BACKUP_DIR="/backup/milvus/$(date +%Y%m%d_%H%M%S)"
MILVUS_DATA_DIR="/milvus/data"
ETCD_ENDPOINTS="localhost:2379"

echo "Starting Milvus backup..."

# Create backup directory
mkdir -p $BACKUP_DIR

# Backup etcd metadata
echo "Backing up etcd..."
docker exec milvus-etcd etcdctl snapshot save /tmp/snapshot.db \
    --endpoints=$ETCD_ENDPOINTS

docker cp milvus-etcd:/tmp/snapshot.db $BACKUP_DIR/etcd-snapshot.db

# Backup MinIO data
echo "Backing up MinIO data..."
docker run --rm \
    -v $MILVUS_DATA_DIR:/data \
    -v $BACKUP_DIR:/backup \
    alpine tar czf /backup/minio-data.tar.gz -C /data .

# Backup configuration
echo "Backing up configuration..."
cp -r /path/to/milvus/configs $BACKUP_DIR/

# Create backup metadata
cat > $BACKUP_DIR/metadata.json <<EOF
{
    "timestamp": "$(date -Iseconds)",
    "version": "$(docker exec milvus-standalone milvus version)",
    "collections": $(docker exec milvus-standalone milvus-cli list collections),
    "size": "$(du -sh $BACKUP_DIR | cut -f1)"
}
EOF

echo "Backup completed: $BACKUP_DIR"

Production Best Practices

High Availability Configuration

# ha-deployment.yaml
apiVersion: v1
kind: ConfigMap
metadata:
  name: milvus-ha-config
data:
  milvus.yaml: |
    proxy:
      replicas: 3
    
    queryNode:
      replicas: 3
      resources:
        requests:
          memory: "8Gi"
          cpu: "2"
        limits:
          memory: "16Gi"
          cpu: "4"
    
    dataNode:
      replicas: 3
      resources:
        requests:
          memory: "4Gi"
          cpu: "1"
        limits:
          memory: "8Gi"
          cpu: "2"
    
    indexNode:
      replicas: 2
      resources:
        requests:
          memory: "8Gi"
          cpu: "2"
          nvidia.com/gpu: "1"  # GPU for indexing
        limits:
          memory: "16Gi"
          cpu: "4"
          nvidia.com/gpu: "1"

Security Configuration

# security_config.py
from pymilvus import connections, utility
import ssl

def setup_secure_connection():
    """Setup TLS/SSL secured connection"""
    
    # Create SSL context
    context = ssl.create_default_context()
    context.check_hostname = False
    context.verify_mode = ssl.CERT_REQUIRED
    context.load_cert_chain(
        certfile="/path/to/client.crt",
        keyfile="/path/to/client.key"
    )
    context.load_verify_locations("/path/to/ca.crt")
    
    # Connect with TLS
    connections.connect(
        alias="secure",
        host="milvus.example.com",
        port="19530",
        secure=True,
        client_pem_path="/path/to/client.pem",
        client_key_path="/path/to/client.key",
        ca_pem_path="/path/to/ca.pem",
        server_pem_path="/path/to/server.pem",
        server_name="milvus.example.com"
    )
    
    print("Established secure connection to Milvus")

Conclusion

Deploying Milvus on AlmaLinux provides a robust vector database platform for AI workloads, enabling efficient similarity search, recommendation systems, and semantic analysis at scale.

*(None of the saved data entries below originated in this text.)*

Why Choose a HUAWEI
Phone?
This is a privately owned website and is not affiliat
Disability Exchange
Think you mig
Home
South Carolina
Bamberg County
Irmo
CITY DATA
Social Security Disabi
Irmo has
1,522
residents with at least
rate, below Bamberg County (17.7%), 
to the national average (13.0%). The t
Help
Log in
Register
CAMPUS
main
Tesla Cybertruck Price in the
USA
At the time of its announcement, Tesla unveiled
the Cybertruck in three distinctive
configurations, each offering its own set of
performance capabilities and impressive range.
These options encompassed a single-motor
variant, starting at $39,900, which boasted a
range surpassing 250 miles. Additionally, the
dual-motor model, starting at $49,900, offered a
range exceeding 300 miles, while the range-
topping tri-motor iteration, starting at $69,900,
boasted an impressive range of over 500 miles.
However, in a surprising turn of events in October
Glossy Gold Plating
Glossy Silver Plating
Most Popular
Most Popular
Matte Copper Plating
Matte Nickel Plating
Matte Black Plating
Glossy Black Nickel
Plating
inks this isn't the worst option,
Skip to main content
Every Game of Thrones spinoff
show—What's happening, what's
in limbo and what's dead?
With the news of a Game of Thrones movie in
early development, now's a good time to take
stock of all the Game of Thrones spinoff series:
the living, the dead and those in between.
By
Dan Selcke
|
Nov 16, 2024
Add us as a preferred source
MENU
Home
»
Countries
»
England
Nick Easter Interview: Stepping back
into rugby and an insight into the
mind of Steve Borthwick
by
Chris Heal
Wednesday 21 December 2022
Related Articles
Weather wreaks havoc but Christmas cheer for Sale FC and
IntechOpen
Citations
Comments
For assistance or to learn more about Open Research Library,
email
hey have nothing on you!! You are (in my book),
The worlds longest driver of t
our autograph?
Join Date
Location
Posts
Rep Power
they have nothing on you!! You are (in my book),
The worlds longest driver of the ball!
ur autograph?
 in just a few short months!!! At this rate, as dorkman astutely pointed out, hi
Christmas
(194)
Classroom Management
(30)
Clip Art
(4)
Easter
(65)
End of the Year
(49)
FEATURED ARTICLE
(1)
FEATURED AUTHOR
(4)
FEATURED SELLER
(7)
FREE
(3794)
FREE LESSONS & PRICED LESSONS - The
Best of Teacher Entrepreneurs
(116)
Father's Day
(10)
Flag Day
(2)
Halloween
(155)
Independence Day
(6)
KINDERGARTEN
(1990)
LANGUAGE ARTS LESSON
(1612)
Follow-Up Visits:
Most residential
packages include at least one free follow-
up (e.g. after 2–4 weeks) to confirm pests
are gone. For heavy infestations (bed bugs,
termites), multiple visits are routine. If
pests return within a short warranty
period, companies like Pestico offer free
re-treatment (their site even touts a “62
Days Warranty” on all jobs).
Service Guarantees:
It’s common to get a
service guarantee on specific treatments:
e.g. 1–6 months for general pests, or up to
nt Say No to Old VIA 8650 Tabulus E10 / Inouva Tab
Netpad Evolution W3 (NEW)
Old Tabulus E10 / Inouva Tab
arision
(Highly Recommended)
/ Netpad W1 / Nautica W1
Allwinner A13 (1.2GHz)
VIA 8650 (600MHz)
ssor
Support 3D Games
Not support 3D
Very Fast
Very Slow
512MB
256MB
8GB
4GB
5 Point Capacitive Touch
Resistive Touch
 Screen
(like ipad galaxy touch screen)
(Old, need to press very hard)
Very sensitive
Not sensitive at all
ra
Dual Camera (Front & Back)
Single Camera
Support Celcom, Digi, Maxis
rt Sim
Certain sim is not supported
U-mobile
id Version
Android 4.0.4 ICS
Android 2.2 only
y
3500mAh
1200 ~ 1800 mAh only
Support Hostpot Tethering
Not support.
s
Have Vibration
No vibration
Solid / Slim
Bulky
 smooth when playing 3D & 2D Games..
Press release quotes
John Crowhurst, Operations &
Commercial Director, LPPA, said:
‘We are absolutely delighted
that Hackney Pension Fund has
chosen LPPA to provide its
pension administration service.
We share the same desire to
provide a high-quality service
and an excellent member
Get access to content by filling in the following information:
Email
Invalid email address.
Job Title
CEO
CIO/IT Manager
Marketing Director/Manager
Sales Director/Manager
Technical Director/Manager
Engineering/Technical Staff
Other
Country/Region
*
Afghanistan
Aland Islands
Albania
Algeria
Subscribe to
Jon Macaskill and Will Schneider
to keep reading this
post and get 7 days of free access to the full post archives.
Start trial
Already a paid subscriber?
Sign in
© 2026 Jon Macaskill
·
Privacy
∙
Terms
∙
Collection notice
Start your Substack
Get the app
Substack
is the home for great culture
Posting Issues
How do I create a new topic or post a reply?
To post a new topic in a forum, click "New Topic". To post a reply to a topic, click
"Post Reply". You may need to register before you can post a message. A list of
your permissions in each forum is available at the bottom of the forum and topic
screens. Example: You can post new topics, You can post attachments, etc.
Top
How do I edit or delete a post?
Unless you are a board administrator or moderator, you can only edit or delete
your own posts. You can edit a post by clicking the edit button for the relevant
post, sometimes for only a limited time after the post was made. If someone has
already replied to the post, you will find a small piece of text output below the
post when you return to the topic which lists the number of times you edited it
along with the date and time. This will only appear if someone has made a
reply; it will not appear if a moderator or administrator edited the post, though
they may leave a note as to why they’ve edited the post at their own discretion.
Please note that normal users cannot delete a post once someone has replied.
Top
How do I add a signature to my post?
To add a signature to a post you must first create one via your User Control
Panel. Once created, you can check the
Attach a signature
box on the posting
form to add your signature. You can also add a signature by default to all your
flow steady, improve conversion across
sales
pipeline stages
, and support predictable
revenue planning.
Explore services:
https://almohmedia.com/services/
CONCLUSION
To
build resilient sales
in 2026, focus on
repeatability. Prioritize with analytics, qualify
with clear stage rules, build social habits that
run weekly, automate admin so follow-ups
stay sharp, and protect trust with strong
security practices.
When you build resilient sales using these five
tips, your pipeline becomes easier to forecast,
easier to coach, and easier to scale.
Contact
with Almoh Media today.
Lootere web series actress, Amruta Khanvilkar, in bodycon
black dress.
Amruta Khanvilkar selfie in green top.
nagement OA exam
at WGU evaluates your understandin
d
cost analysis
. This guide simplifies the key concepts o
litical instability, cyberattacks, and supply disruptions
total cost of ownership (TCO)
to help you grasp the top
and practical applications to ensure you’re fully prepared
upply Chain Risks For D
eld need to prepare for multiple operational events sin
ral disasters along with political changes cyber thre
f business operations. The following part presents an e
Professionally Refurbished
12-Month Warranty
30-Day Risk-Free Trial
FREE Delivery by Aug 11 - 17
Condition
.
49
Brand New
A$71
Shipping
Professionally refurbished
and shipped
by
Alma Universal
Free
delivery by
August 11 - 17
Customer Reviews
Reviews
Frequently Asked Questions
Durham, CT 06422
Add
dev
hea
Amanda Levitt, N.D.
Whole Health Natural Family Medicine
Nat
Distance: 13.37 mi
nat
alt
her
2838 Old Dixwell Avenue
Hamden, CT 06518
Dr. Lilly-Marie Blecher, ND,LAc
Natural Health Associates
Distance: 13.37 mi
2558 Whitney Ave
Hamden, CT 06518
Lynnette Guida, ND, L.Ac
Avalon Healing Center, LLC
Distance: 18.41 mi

By following the deployment patterns, optimization techniques, and best practices outlined in this guide, you can build production-ready AI applications that leverage the power of vector embeddings.

The combination of Milvus’s distributed architecture, GPU acceleration capabilities, and comprehensive indexing options makes it an ideal choice for organizations looking to implement vector search in their AI infrastructure.